The skeptic’s case writes itself, and outlets like CleanTechnica have already written it. Satellite links work for inference, where a small question produces a small answer, but they’re a poor fit for training frontier models, which need racks of GPUs wired together with fat, low-latency connections. That caps the addressable market at a slice of AI compute rather than the whole pie. Stationkeeping is the other open question: a free-floating machine with no mooring has to hold its patch of ocean through winter storms using hull shape and software alone, something nobody has demonstrated at fleet scale. Add saltwater corrosion, biofouling and the cost of fixing a generator that sits a very long boat ride from port, and you have a respectable list of ways this gets hard.
Panthalassa’s response to all of it is the same: build the thing and put it in the water. Construction of the Ocean-3 units is already underway, and Sheldon-Coulson told CBS he expects them operating offshore by around August of this year. The pilot series is headed for the North Pacific, with commercial deployments targeted for 2027, according to the company.

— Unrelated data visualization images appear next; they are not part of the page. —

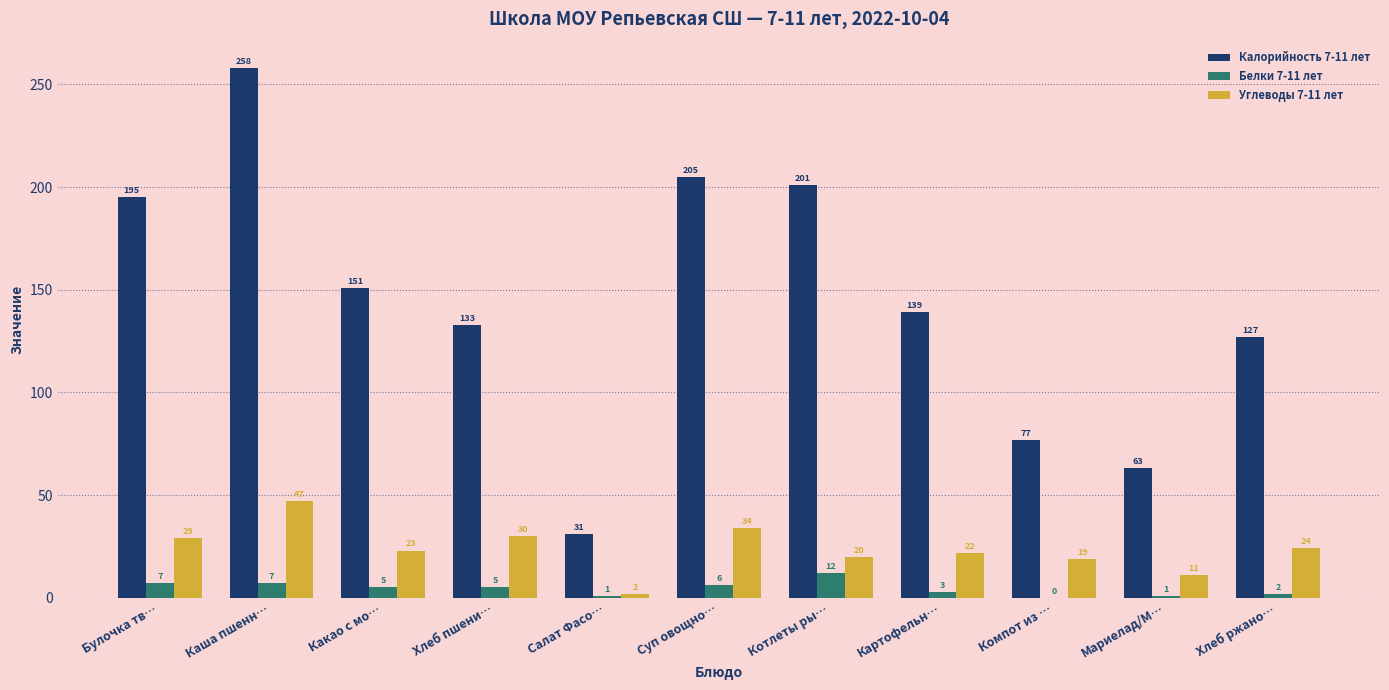

Reading left to right, transcribe all the data shown in this chart.

Калорийность 7-11 лет: Булочка тв…=195	Каша пшенн…=258	Какао с мо…=151	Хлеб пшени…=133	Салат Фасо…=31	Суп овощно…=205	Котлеты ры…=201	Картофельн…=139	Компот из …=77	Мариелад/М…=63	Хлеб ржано…=127
Белки 7-11 лет: Булочка тв…=7	Каша пшенн…=7	Какао с мо…=5	Хлеб пшени…=5	Салат Фасо…=1	Суп овощно…=6	Котлеты ры…=12	Картофельн…=3	Компот из …=0	Мариелад/М…=1	Хлеб ржано…=2
Углеводы 7-11 лет: Булочка тв…=29	Каша пшенн…=47	Какао с мо…=23	Хлеб пшени…=30	Салат Фасо…=2	Суп овощно…=34	Котлеты ры…=20	Картофельн…=22	Компот из …=19	Мариелад/М…=11	Хлеб ржано…=24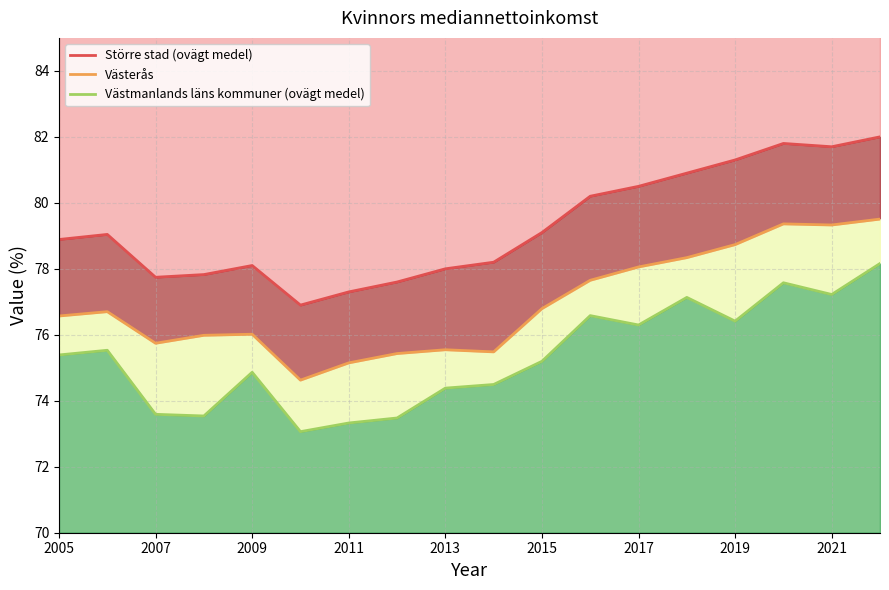

True or false: Västmanlands läns kommuner (ovägt medel) and Västerås cross at least once.

False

The ocean is having a real moment as an energy answer right now. Japan is pulling round-the-clock electricity out of the gap between fresh and salt water in Fukuoka. China parked its servers on the seabed. And this summer, if the schedule holds, a giant steel lollipop will start answering chatbot queries somewhere in the North Pacific with nothing beneath it but very deep water. If the 2-cent claim survives contact with the real ocean, every grid fight we cover starts to look optional. If it doesn’t, the Pacific gets a very expensive bath toy. Either way, the answer arrives fast, and it arrives by satellite.